- REQUIREMENT -
Any pictures should be dropped; everything else in the records is to be returned exactly.

- INPUT -
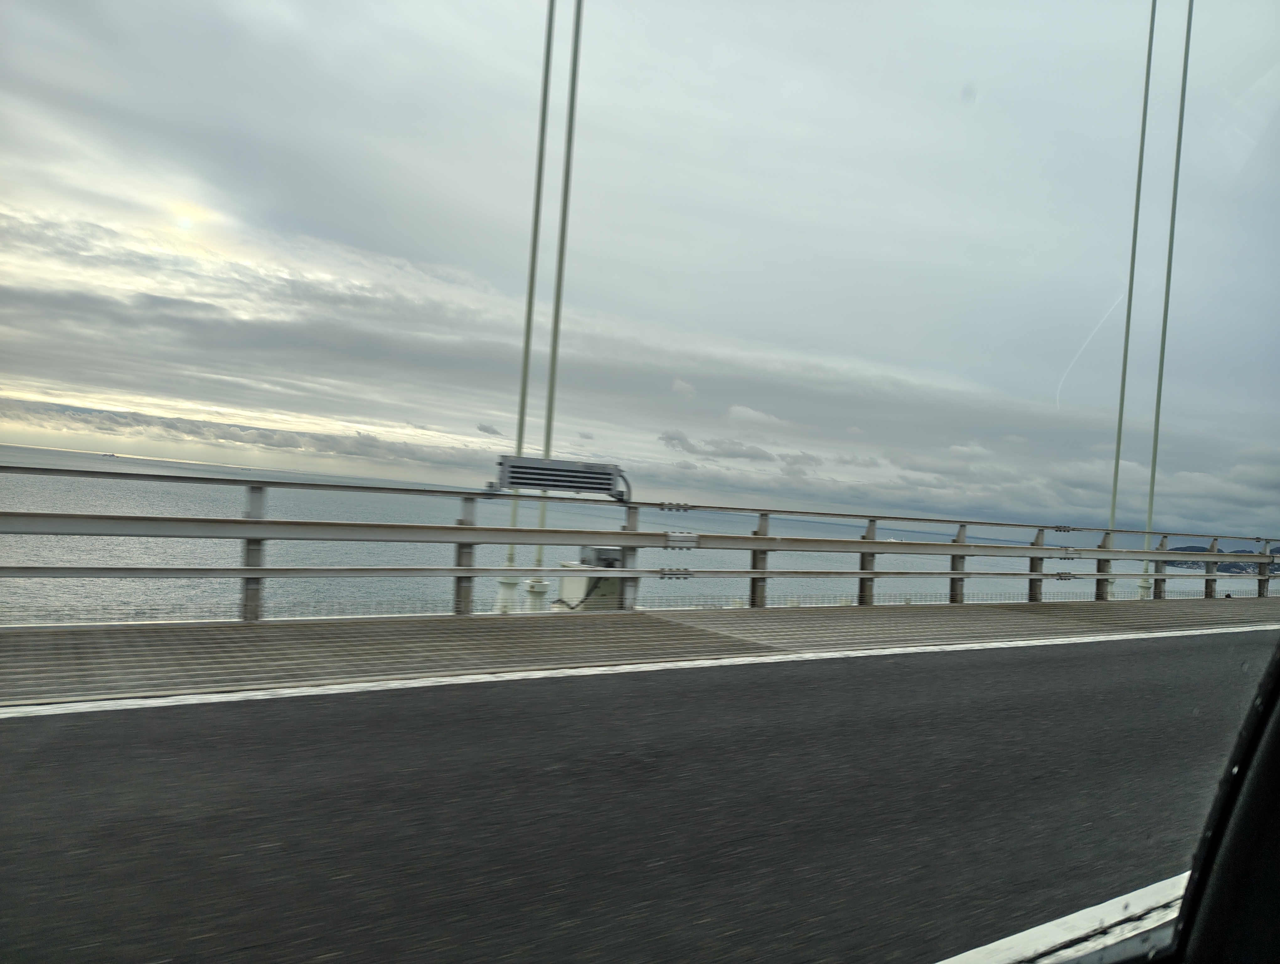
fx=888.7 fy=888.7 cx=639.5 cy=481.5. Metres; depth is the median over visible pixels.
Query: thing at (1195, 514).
sky
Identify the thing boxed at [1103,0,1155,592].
cable
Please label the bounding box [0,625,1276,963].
road
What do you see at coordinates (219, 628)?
bridge deck
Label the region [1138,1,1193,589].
cable
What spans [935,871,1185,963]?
road marking
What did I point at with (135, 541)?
sea
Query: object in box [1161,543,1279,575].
hill
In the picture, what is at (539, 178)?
cable
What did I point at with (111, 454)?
ship
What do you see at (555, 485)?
light fixture
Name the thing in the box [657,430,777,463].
cloud
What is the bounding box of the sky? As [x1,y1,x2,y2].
[0,0,1279,541]
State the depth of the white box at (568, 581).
10.02 m
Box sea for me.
[0,443,1272,621]
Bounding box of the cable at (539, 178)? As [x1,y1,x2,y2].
[497,0,553,608]
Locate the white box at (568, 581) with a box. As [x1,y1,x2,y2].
[554,547,623,610]
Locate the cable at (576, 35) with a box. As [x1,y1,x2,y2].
[533,0,582,597]
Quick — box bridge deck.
[1,598,1279,705]
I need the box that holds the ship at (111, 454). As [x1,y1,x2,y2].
[99,450,118,457]
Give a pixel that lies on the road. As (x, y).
(993, 708)
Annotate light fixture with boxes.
[492,455,629,501]
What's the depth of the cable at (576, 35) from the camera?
12.78 m
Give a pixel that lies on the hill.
(1235, 568)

- OUTPUT FOR THIS EXERCISE -
fx=888.7 fy=888.7 cx=639.5 cy=481.5. Metres; depth is the median over visible pixels.
Query: thing at (1195, 514).
sky
Identify the thing boxed at [1103,0,1155,592].
cable
Please label the bounding box [0,625,1276,963].
road
What do you see at coordinates (219, 628)?
bridge deck
Label the region [1138,1,1193,589].
cable
What spans [935,871,1185,963]?
road marking
What did I point at with (135, 541)?
sea
Query: object in box [1161,543,1279,575].
hill
In the picture, what is at (539, 178)?
cable
What did I point at with (111, 454)?
ship
What do you see at (555, 485)?
light fixture
Name the thing in the box [657,430,777,463].
cloud
What is the bounding box of the sky? As [x1,y1,x2,y2].
[0,0,1279,541]
State the depth of the white box at (568, 581).
10.02 m
Box sea for me.
[0,443,1272,621]
Bounding box of the cable at (539, 178)? As [x1,y1,x2,y2].
[497,0,553,608]
Locate the white box at (568, 581) with a box. As [x1,y1,x2,y2].
[554,547,623,610]
Locate the cable at (576, 35) with a box. As [x1,y1,x2,y2].
[533,0,582,597]
Quick — box bridge deck.
[1,598,1279,705]
I need the box that holds the ship at (111, 454). As [x1,y1,x2,y2].
[99,450,118,457]
Give a pixel that lies on the road. As (x, y).
(993, 708)
Annotate light fixture with boxes.
[492,455,629,501]
What's the depth of the cable at (576, 35) from the camera?
12.78 m
Give a pixel that lies on the hill.
(1235, 568)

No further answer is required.